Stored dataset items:
- Opening Delimiter -

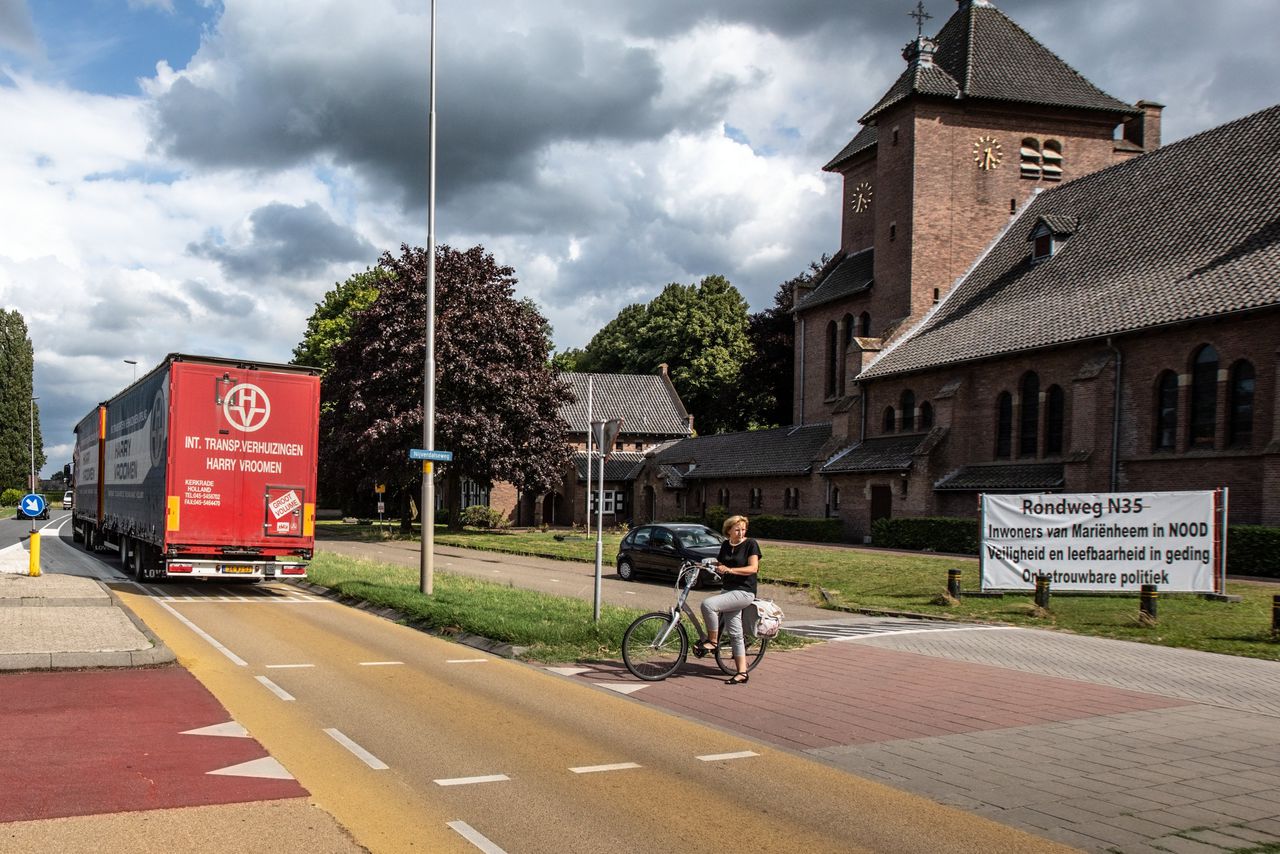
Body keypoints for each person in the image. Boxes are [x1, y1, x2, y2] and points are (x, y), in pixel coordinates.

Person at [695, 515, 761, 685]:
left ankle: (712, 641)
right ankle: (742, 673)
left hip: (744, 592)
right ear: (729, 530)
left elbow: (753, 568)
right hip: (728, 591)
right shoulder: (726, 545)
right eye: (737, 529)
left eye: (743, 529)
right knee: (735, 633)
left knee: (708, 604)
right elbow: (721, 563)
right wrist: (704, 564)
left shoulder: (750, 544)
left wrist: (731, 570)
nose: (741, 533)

- Closing Delimiter -
- Opening Delimiter -

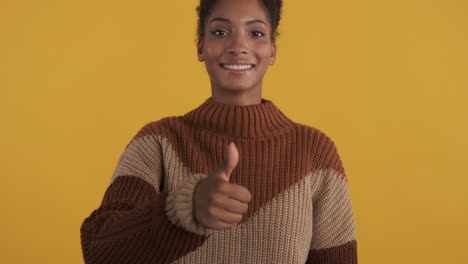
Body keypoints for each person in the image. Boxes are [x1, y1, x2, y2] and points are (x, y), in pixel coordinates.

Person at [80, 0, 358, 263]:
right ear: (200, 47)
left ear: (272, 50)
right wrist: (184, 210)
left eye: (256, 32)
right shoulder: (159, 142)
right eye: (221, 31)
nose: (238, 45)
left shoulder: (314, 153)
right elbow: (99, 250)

- Closing Delimiter -

BRIEF:
Of the lines above, retype only those from the line containing "right ankle: (742, 673)" through the line containing "nose: (741, 533)", including both, exactly.

ANSWER FOR THIS EXERCISE:
right ankle: (742, 673)
left hip: (744, 592)
right ear: (729, 530)
left elbow: (753, 568)
right hip: (728, 591)
right shoulder: (726, 545)
right eye: (737, 529)
left eye: (743, 529)
right knee: (735, 633)
left knee: (708, 604)
right elbow: (721, 563)
right wrist: (704, 564)
left shoulder: (750, 544)
left wrist: (731, 570)
nose: (741, 533)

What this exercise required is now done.